## TASK TO COMPLETE
Copy out each line of the entries below in which the string "middle" appears.

## THE RECORDS

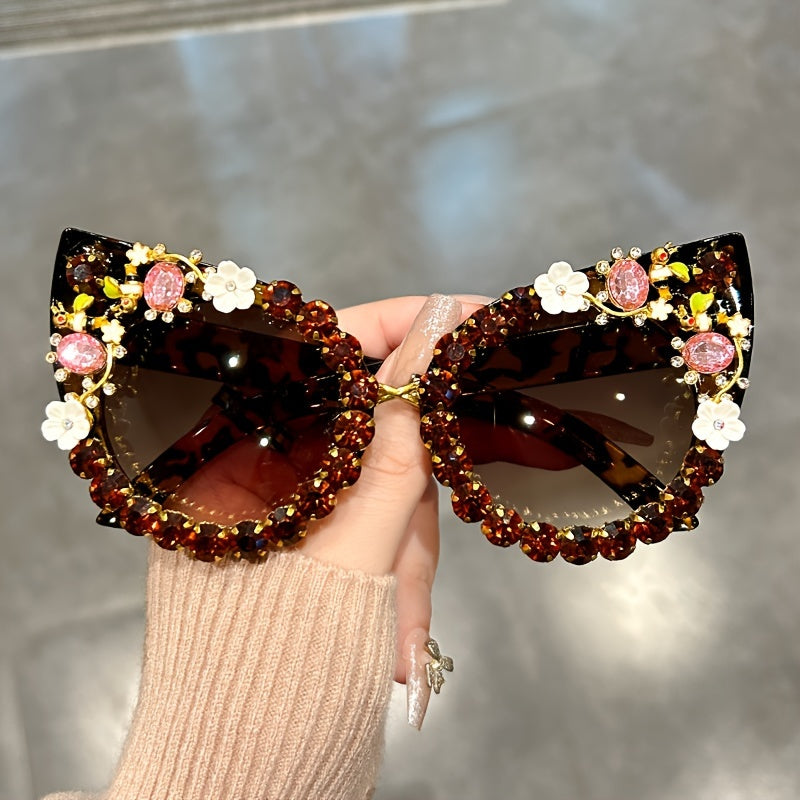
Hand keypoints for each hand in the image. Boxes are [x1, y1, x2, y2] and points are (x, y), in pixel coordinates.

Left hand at [169, 293, 487, 722]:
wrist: (247, 775)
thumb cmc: (272, 667)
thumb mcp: (350, 550)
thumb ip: (398, 445)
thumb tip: (437, 335)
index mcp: (234, 450)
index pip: (323, 350)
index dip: (402, 325)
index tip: (473, 315)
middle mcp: (259, 466)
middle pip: (368, 426)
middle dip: (415, 489)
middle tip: (427, 533)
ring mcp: (291, 505)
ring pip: (385, 491)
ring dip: (409, 559)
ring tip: (400, 634)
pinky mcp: (319, 542)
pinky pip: (382, 537)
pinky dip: (401, 585)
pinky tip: (402, 649)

## RESPONSE BOX
middle mcp: (259, 466)
middle pip: (368, 426)
middle dip: (415, 489)
middle tip: (427, 533)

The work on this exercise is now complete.